Carlo Papini, dottore in giurisprudenza di Genova, è stato per oltre trent'anni il direttore editoriale della Casa Editrice Claudiana delle Chiese evangeliche. Da vent'anni si dedica allo studio della Sindone ed ha pubblicato già diversi saggi e articoli in proposito. Il suo studio si è principalmente incentrato sugli aspetti storici che riguardano la poco probabile esistenza della Sindone nei primi secoli dopo Cristo. La cultura ebraica dell'epoca considerava impuri gli oggetti che erano stato a contatto con dei cadaveri, ed è poco plausibile che qualcuno abbia raccolto il lenzuolo sindonico per conservarlo, ancor meno se si pensa alla presenza di sangue su di esso. C'è da notare oltretutto l'assoluta mancanza di interesse da parte degli uomini dell'epoca nei confronti delle reliquie. Un testo che spesso viene citato dagli autenticisti per "dimostrare" che la Sindone fu conservata è un vangelo apocrifo, chiamato "Vangelo degli Ebrei" (del quale - tra l'altro - non si possiede più l'originale ma solo delle citazioni di Gerolamo). Ad un certo punto l'anonimo autore scrive: "Dopo aver dato la sindone al servo del sacerdote, Gesù apparve a Giacomo". Il termine "sindone" a quell'epoca stava ad indicare una tunica, una veste sacerdotale. Il gesto di "dare la sindone" a qualcuno simboleggiava il conferimento di un potere particolare, come se si trattasse di una vestizione rituale. La "sindone" cui si fa riferimento nel testo non è, dunque, il lenzuolo funebre con cui sarebbe stato coperto il corpo di Gesù, ma una tunica sacerdotale.

** Dati mostrati **

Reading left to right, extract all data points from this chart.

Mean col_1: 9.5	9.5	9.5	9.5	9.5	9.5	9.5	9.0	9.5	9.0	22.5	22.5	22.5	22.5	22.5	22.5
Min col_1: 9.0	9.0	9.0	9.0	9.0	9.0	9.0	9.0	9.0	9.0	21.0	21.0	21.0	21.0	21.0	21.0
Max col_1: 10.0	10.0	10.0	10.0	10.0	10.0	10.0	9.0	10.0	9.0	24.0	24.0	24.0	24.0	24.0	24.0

** Attività **
**A)** Riscrivi in forma di elenco puntato, più breve, il paragrafo del testo sulla Sindone che comincia con «Carlo Papini, dottore in giurisprudenza», conservandone i fatti principali.
**B)** Riprendi il testo sulla Sindone dal punto in cui si ferma e proseguilo con qualche frase.
L'elenco non serve per svolgere le attività.

** Risposte **
**A)**
- Carlo Papini, dottore in giurisprudenza di Genova, è stato per oltre trent'anni direttore editoriale della Claudiana, casa editrice delle Chiese evangeliche. Da vent'anni studia la Sindone e ha pubblicato saggi e articoli sull'argomento.
- Si occupa soprattutto degli aspetti storici che rendono poco probabile l'esistenza della Sindone nei primi secoli dopo Cristo.
- Per la cultura ebraica dell'epoca gli oggetti venuti a contatto con cadaveri erano impuri. È quindi difficile che qualcuno abbia conservato il lenzuolo, tanto più se macchiato di sangue. Inoltre a quel tempo mancava del tutto l'interesse per le reliquie.
- Gli autenticisti citano spesso il "Vangelo degli Ebrei", un apocrifo di cui restano solo citazioni di Gerolamo. Vi si legge: "Dopo aver dato la sindone al servo del sacerdote, Gesù apparve a Giacomo".
- All'epoca però "sindone" indicava una tunica, una veste sacerdotale, e darla a qualcuno significava conferirgli un potere particolare, come in una vestizione rituale. Quella sindone non è dunque il lenzuolo funebre di Gesù, ma una tunica sacerdotale.

**B)**
Papini inoltre cita alcuni manoscritti sui quali viene provata l'origine mediorientale della Sindone: Goffredo di Charny avrebbe ricevuto la Sindone nel 1346 a Smirne, al termine della crociata dell'ultimo delfino di Vienna Umberto II. Tale origine spiegherebbe la presenza di pollini provenienti dall'oriente, regione dove esistevano addirittura officine specificamente nate per la realizzazione di reliquie. In conclusione Papini auspica che i lavori di Vittorio Pesce Delfino, ingiustamente ignorati dalla Sindonologia ufficiale, vengano ripresi, che i suoi esperimenti volti a riprodurre l'impronta sindonica siano ripetuti con materiale più simile al tessuto della Sindone e soprattutto ha sottolineato il fatto che le immagini create dell'antropologo di Bari sono in tutto e per tutto simili per la loro natura fisica a quella sindonica: tridimensionale, superficiale, adirezionale e fluorescente.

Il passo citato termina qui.